(The data)

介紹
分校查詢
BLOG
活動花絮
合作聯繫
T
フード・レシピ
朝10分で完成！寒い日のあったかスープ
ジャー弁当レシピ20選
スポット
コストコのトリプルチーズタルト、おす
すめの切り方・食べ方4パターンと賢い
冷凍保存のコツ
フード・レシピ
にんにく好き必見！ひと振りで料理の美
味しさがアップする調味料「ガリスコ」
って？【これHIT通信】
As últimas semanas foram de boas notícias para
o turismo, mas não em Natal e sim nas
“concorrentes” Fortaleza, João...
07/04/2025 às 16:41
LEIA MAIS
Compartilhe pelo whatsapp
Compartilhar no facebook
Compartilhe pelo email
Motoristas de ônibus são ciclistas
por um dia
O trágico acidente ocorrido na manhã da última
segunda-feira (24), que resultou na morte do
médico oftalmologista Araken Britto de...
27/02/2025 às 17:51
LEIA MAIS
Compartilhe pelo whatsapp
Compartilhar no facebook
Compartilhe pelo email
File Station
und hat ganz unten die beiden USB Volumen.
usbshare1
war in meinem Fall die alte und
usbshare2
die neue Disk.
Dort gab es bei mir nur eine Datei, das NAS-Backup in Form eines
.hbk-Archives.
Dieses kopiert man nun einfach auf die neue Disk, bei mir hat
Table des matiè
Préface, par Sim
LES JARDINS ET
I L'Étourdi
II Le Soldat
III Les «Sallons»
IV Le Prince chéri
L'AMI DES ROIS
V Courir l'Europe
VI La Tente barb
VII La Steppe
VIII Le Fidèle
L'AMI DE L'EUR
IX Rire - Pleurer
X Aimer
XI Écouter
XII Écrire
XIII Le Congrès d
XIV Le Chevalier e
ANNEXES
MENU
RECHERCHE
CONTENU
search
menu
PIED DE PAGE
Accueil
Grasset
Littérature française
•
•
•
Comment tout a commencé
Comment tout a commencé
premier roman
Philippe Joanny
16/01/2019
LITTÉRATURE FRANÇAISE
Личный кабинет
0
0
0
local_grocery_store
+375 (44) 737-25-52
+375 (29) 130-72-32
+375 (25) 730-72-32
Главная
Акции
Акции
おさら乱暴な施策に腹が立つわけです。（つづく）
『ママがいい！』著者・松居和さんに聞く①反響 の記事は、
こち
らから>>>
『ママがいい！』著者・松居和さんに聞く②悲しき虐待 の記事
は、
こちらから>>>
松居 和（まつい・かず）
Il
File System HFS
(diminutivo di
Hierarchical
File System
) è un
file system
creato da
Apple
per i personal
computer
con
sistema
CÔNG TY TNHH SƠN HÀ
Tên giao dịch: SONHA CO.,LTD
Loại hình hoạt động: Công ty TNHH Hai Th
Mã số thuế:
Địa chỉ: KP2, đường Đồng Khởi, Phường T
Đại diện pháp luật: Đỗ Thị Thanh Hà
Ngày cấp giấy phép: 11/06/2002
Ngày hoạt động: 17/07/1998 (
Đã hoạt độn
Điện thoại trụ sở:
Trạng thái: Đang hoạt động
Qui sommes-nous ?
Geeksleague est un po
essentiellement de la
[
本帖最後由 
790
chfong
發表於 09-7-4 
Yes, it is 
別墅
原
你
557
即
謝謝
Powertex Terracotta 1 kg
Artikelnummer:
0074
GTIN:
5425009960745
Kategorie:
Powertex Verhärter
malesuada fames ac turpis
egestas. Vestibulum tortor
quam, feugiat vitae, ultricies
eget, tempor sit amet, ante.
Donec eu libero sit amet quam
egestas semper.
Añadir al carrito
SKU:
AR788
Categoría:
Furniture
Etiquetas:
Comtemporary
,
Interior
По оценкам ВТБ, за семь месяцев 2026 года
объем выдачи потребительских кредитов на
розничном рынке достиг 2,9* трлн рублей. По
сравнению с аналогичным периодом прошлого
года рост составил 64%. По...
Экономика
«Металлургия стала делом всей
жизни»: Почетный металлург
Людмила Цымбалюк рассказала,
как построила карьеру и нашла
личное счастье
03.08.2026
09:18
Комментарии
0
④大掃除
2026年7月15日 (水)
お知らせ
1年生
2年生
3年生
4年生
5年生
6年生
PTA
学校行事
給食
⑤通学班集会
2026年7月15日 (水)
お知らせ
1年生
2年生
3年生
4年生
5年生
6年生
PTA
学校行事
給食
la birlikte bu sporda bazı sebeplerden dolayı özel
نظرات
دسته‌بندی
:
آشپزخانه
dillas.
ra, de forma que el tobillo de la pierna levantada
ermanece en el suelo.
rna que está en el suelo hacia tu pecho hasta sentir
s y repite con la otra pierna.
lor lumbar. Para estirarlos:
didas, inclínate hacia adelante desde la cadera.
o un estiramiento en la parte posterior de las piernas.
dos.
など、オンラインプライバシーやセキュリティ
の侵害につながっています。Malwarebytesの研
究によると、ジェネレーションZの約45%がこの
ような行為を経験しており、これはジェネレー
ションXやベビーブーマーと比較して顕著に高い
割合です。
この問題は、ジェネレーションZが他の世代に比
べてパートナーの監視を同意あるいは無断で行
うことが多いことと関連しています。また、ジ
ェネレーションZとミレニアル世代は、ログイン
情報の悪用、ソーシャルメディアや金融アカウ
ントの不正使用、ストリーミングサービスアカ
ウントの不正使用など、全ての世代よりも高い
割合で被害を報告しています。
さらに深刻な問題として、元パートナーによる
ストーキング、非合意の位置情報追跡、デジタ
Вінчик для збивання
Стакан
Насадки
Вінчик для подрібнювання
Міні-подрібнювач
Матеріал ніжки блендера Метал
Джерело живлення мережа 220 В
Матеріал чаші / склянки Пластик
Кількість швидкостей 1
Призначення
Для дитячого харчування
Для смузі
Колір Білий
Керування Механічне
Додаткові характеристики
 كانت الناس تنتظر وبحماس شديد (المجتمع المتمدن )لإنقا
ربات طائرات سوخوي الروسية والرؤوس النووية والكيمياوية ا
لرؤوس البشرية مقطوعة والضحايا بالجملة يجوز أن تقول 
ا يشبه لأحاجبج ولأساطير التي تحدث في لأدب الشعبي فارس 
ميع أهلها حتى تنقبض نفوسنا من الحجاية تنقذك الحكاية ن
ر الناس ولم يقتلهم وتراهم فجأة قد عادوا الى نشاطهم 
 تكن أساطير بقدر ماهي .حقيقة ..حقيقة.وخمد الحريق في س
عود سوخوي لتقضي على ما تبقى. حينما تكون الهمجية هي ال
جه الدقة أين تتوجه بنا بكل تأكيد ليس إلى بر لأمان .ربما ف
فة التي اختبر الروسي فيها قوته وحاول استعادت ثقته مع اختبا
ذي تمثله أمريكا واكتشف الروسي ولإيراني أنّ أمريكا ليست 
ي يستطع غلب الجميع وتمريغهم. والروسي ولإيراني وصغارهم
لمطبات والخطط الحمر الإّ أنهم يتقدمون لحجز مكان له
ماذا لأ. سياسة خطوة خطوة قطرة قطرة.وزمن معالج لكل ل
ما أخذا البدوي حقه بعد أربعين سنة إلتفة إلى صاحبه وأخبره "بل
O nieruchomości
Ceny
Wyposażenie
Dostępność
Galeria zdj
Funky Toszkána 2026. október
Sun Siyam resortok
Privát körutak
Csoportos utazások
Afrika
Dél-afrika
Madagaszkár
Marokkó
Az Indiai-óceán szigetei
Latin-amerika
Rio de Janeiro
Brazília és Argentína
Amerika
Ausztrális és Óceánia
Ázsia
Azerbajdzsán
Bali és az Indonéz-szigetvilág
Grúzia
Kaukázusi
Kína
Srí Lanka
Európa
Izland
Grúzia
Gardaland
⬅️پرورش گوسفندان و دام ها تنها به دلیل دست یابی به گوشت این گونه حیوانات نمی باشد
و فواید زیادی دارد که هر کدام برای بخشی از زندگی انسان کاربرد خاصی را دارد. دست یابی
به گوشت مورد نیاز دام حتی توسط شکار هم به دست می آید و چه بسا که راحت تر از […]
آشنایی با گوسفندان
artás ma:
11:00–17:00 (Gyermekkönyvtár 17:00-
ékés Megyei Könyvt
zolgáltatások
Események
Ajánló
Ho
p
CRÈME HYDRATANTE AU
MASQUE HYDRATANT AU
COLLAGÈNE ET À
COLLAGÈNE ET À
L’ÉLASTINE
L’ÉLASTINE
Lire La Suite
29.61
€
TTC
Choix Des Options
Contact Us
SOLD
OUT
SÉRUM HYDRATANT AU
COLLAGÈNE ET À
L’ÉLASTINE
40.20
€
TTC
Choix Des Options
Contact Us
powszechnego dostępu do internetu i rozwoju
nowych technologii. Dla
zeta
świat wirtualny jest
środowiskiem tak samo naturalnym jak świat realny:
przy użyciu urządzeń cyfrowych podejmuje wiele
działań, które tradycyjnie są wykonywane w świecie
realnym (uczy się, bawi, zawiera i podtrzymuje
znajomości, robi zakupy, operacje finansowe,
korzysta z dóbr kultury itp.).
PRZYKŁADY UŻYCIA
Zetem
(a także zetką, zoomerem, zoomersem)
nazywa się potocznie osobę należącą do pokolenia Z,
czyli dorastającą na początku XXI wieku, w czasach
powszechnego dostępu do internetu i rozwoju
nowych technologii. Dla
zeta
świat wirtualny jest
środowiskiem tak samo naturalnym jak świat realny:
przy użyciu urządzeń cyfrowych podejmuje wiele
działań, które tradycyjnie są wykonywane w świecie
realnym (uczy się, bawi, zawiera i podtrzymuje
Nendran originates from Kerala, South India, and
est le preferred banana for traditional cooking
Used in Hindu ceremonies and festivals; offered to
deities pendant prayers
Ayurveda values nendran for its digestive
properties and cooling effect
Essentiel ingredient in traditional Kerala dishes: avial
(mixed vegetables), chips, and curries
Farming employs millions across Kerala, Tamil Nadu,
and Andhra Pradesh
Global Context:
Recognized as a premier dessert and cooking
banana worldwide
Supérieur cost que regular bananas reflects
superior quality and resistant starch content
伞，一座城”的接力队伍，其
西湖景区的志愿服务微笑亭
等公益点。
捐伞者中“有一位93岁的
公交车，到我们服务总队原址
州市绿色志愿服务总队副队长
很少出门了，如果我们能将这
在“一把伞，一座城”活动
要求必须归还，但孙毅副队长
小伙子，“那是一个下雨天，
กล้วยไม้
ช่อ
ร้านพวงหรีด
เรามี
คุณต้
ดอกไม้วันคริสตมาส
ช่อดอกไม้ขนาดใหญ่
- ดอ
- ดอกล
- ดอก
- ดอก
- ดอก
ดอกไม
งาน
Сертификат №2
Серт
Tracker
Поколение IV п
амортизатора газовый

(End The data)

* **How to complete this task**
Please repeat the items from their start through the line containing "segunda-feira (24), que resultou na morte do", swapping "Natal" for "Recife" and leaving everything else unchanged.

* **Result of the task**
介紹
分校查詢
BLOG
活動花絮
合作聯繫
T
フード・レシピ
朝10分で完成！寒い日のあったかスープ
ジャー弁当レシピ20選
スポット
コストコのトリプルチーズタルト、おす
すめの切り方・食べ方4パターンと賢い
冷凍保存のコツ
フード・レシピ
にんにく好き必見！ひと振りで料理の美
味しさがアップする調味料「ガリスコ」
って？【これHIT通信】
As últimas semanas foram de boas notícias para
o turismo, mas não em Recife e sim nas
“concorrentes” Fortaleza, João...
07/04/2025 às 16:41
LEIA MAIS
Compartilhe pelo whatsapp
Compartilhar no facebook
Compartilhe pelo email
Motoristas de ônibus são ciclistas
por um dia
O trágico acidente ocorrido na manhã da última
segunda-feira (24), que resultou na morte do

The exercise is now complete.